The US government has slammed a UK newspaper report published last week, claiming that it wrongly suggested that the White House is trying to tell the UK government how to run the national health care system.

In a story published November 14, headlined “Open up NHS to our drug firms, White House demands,” The Guardian newspaper had reported that US Deputy Health Secretary Alex Azar, in London for talks with UK Health Secretary Patricia Hewitt, had stated that attempts to curb soaring national drug bills through the use of rationing mechanisms such as the National Institute for Health and Clinical Excellence would stifle innovation, while allowing all new drugs to be used on the National Health Service would drive the bill down, as it would result in companies “fighting it out” on price.

Mr Azar had also backed the use of direct-to-consumer advertising of medicines and suggested that UK government might consider offering private health insurance packages, along the lines of those provided through Medicare, the US government-run health care program for the elderly and less well-off.

However, Mr Azar’s spokesman has told Pharma Times that, while he was in London, the Deputy Health Secretary had discussed the US experience over the past year with Medicare Part D program, which, he said, “encourages competition in the marketplace to lower the costs of drugs for older Americans, and had used that as an example to speak generically about the interactions and roles of government and industry to drive down prices.”

But, he added, Mr Azar had “never once recommended or directed that the UK take specific steps through its NICE to lower prices. The Guardian, on its own, linked those two lines of conversation to NICE and wrote that Mr Azar - and even more incorrectly, the White House - was in the UK to tell them how to run their health care system.”

The Guardian had “significantly mischaracterised” Mr Azar’s comments, said the spokesman, who pointed out that the purpose of the Deputy Secretary’s visit had been to share experiences from the USA related to the roles of government and industry in stimulating investment and innovation in pharmaceutical research and in making affordable drugs available to the public.
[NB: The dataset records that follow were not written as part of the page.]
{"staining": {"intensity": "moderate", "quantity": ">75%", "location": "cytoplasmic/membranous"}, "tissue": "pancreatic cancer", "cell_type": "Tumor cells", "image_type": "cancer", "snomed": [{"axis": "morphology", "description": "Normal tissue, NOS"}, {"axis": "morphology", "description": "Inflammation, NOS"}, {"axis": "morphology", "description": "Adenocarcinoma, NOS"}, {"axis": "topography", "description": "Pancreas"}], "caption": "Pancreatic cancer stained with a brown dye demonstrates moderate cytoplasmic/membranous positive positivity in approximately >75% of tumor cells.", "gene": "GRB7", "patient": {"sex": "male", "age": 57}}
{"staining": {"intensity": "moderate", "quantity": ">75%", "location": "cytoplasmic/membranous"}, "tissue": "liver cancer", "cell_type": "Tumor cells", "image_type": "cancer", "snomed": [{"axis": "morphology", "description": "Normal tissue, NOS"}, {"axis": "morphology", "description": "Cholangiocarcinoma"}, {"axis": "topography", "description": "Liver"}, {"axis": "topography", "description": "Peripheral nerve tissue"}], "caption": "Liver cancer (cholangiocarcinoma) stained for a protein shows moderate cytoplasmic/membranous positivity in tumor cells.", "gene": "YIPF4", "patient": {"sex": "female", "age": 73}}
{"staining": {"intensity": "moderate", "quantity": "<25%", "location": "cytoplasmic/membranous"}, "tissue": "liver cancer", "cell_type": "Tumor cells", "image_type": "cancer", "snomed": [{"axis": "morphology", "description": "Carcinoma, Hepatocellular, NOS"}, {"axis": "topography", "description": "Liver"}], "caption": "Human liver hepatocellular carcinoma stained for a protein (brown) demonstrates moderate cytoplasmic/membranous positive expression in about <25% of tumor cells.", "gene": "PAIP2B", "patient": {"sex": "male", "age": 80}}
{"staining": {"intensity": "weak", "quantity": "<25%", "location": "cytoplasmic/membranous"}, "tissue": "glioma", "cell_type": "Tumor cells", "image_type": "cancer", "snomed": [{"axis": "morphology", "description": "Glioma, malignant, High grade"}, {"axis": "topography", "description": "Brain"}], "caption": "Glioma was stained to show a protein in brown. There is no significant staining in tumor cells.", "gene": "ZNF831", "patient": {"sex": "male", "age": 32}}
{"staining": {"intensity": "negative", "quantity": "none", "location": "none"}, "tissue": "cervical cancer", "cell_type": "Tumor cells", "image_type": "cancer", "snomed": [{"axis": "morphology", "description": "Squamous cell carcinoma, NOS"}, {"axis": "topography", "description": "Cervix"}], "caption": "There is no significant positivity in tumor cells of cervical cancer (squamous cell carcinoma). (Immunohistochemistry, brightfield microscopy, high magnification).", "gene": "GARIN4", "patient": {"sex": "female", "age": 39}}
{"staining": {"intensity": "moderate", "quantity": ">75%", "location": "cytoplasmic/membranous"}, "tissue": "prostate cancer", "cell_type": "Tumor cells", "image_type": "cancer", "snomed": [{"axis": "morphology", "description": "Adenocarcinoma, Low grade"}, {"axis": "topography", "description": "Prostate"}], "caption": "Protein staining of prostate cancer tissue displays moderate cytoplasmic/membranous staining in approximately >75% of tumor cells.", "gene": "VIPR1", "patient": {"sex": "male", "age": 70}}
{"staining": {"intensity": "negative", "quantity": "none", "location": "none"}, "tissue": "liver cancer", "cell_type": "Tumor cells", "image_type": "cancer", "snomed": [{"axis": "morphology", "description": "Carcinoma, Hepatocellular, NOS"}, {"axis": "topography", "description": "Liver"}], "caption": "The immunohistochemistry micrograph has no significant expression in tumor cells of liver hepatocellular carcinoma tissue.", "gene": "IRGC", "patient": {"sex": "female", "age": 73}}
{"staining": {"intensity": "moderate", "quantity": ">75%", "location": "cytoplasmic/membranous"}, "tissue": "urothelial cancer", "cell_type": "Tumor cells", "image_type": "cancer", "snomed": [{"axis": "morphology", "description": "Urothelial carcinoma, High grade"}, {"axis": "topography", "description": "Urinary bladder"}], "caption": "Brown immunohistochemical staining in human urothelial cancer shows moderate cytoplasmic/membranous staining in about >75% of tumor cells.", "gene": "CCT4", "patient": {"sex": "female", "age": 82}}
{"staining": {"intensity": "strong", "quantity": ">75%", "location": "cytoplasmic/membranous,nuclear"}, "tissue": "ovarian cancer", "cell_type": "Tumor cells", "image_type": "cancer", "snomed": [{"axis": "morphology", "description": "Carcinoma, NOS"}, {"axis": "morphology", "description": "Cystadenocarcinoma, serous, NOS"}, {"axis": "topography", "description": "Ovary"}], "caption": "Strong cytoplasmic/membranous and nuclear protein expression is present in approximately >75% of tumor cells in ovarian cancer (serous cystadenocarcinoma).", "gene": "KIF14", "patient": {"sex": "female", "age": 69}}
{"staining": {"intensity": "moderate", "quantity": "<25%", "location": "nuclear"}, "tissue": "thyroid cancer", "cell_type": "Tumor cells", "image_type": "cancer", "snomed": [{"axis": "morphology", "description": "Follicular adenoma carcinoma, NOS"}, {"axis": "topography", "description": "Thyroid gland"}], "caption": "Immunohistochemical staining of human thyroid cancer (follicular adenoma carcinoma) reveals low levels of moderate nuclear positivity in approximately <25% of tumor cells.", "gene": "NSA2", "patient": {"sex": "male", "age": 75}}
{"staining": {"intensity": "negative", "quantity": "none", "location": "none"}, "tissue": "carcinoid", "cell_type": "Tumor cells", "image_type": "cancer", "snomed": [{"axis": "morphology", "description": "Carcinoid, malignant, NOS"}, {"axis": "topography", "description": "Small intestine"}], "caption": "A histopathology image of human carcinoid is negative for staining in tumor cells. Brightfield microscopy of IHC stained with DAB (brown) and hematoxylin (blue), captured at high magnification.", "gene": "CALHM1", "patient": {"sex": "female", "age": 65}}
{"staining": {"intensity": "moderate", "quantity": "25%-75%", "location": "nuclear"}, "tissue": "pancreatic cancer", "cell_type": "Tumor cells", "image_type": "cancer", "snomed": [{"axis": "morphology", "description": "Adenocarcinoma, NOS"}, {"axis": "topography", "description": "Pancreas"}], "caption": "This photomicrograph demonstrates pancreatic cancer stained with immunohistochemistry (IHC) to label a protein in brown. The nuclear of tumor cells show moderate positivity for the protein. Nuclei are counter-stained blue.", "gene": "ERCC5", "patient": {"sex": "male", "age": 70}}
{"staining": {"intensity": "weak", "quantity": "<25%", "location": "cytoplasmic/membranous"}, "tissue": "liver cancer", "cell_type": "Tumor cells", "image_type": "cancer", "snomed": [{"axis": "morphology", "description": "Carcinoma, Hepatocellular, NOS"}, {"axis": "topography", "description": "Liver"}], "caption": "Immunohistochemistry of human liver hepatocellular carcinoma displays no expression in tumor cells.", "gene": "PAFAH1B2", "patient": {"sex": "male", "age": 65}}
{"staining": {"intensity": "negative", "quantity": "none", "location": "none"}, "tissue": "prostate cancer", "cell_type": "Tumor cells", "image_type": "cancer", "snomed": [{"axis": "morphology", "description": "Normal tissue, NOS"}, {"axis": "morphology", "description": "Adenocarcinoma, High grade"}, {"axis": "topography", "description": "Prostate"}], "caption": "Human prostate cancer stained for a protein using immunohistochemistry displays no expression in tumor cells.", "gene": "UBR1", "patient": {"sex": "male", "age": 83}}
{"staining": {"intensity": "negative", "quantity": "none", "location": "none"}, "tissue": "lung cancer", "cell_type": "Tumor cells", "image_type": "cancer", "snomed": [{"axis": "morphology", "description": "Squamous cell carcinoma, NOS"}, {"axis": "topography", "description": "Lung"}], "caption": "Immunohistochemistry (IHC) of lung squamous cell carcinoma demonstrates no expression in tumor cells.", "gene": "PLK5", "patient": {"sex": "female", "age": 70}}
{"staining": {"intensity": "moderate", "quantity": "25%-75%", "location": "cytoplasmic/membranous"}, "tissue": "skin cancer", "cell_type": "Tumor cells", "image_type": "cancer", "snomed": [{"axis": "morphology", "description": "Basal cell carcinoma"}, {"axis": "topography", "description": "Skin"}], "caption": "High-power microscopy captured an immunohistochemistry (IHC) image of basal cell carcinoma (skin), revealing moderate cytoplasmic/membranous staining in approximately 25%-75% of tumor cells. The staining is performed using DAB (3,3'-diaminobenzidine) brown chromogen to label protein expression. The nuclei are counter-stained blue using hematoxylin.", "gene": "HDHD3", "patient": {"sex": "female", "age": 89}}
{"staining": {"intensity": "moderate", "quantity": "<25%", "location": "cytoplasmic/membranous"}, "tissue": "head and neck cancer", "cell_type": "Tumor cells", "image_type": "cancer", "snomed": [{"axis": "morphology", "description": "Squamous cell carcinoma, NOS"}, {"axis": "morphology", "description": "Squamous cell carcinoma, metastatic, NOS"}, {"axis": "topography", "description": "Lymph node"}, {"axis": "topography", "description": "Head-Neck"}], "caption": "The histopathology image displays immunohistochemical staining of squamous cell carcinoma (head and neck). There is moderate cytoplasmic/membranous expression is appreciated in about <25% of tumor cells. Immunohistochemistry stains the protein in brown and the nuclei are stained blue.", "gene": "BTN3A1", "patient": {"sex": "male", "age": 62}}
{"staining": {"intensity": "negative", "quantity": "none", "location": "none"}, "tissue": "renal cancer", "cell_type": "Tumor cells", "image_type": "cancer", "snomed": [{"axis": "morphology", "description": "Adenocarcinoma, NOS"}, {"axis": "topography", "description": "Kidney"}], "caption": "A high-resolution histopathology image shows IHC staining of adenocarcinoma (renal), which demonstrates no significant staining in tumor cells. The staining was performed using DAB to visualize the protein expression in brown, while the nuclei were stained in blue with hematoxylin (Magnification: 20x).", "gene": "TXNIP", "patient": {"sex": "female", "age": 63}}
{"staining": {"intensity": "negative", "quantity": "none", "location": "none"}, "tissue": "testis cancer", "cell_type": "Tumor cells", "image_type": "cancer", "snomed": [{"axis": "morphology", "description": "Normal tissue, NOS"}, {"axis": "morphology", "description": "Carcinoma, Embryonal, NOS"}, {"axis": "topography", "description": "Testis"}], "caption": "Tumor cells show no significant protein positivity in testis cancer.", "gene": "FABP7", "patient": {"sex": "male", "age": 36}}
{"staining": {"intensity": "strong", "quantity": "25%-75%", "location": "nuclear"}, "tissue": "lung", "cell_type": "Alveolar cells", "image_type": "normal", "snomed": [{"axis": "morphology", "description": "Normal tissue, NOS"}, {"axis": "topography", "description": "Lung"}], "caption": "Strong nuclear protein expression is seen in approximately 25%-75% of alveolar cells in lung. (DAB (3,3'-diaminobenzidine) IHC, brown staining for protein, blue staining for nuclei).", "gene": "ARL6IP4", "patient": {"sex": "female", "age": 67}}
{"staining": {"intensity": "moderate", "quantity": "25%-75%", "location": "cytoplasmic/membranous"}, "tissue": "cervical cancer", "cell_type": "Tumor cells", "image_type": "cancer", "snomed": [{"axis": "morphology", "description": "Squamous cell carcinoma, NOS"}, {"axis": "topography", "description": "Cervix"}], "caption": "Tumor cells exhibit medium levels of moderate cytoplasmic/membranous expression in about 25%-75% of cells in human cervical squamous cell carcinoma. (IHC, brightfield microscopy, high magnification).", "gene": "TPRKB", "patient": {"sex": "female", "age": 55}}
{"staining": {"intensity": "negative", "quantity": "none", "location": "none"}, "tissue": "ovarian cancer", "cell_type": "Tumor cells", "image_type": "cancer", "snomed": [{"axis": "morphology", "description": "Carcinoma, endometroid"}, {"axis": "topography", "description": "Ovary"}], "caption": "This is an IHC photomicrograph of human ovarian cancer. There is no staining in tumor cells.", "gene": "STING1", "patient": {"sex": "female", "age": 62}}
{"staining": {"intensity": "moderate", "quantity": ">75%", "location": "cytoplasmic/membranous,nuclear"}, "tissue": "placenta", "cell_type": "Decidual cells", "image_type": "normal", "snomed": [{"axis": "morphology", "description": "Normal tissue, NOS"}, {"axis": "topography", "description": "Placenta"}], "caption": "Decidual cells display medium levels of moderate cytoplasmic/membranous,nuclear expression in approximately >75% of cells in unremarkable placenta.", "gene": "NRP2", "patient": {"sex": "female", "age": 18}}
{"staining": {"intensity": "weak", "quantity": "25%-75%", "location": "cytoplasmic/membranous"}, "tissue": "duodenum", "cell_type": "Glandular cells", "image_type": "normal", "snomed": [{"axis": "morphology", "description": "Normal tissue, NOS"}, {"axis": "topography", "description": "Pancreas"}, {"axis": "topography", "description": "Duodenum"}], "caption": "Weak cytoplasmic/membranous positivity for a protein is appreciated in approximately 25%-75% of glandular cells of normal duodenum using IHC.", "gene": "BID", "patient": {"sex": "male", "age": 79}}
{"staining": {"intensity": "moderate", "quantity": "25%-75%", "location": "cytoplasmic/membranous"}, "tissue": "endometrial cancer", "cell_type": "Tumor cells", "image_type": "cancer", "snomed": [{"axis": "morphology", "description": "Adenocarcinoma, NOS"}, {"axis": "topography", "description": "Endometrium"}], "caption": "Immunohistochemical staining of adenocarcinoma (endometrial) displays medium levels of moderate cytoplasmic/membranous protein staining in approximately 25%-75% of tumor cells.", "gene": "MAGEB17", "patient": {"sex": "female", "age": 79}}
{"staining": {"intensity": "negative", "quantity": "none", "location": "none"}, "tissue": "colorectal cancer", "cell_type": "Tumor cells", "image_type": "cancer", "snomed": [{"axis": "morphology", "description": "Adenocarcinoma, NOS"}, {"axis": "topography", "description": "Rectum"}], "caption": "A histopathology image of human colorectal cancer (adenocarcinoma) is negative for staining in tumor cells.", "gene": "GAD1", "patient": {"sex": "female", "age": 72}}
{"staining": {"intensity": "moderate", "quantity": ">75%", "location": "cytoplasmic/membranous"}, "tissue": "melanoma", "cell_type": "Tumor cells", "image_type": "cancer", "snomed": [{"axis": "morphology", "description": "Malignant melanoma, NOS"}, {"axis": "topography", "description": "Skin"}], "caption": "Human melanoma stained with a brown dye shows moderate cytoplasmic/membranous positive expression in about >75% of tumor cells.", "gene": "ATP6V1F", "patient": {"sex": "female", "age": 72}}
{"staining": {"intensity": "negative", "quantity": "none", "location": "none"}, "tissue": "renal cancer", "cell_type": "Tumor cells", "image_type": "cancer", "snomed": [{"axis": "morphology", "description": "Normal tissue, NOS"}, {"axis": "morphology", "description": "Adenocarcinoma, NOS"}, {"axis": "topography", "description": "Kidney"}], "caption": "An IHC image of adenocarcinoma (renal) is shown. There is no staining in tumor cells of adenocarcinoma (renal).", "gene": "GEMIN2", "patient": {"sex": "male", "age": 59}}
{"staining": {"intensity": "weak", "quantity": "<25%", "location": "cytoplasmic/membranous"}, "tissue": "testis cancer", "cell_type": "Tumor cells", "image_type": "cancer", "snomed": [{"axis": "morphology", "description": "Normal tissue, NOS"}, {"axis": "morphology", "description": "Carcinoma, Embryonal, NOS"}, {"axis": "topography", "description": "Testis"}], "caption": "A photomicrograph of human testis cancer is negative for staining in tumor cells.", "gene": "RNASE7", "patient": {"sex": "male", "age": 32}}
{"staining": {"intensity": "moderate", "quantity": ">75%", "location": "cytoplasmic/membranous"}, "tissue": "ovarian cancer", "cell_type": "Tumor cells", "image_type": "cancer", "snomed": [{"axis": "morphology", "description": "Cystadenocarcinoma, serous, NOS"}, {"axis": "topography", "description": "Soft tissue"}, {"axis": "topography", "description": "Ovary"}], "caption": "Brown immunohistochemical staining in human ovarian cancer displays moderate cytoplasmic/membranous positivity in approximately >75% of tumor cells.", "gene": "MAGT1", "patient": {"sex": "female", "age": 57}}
“Mr Azar made it very clear numerous times throughout the [Guardian] interview that he was in the UK to share information and experiences, but also to learn from the UK from their health care experiences, as we can never be satisfied that we know all the answers,” he stated.

The newspaper report had said the US government was “positioning itself behind the giant pharmaceutical firms, predominantly based in America, which have been piling pressure on” NICE, the body which publishes clinical and cost-effectiveness guidance on which treatments should be made available on the NHS in England and Wales.

In September, the Guardian had obtained documents under Freedom of Information legislation which showed that, in the eight months to May this year, senior executives from 10 pharmaceutical manufacturers had met with UK government ministers to express their concerns over NICE’s procedures, even though ministers emphasise that they cannot influence the Institute’s decisions.

Reacting to last week’s Guardian story, the UK Department of Health adopted a similar tone to that of Mr Azar’s office. “The US has a health system that suits its needs, and while that may not transport itself to the UK, it is important to hear about other systems to see if we can learn from them,” said a spokesman.

He also emphasized the independence of NICE, and added: “Ministers are committed to ensuring that it can continue to carry out its important work free from political interference."

However, late last week, the most recent of many clashes between individual pharmaceutical manufacturers and NICE took a new turn, when Eisai and Pfizer, makers of the Alzheimer’s disease treatment Aricept (donepezil), began proceedings to begin the first-ever court challenge to the process by which a NICE decision has been reached.

Moreover, last Friday (November 17), GlaxoSmithKline chief executive Jean-Pierre Garnier called on NICE to improve its processes, and suggested that the UK should adopt the revolutionary new method of setting prices for new drugs which GSK has already agreed with two other European governments. This scheme, under which the prices set at launch for some of the company’s new products could be increased, or lowered, as further information on their value becomes available through post-marketing studies, has received a cautious welcome from industry groups.

Discussing his proposal after a meeting with Chancellor of the Exchequer Gordon Brown, Dr Garnier was quoted by The Times as stating that NICE was “not a perfect system.”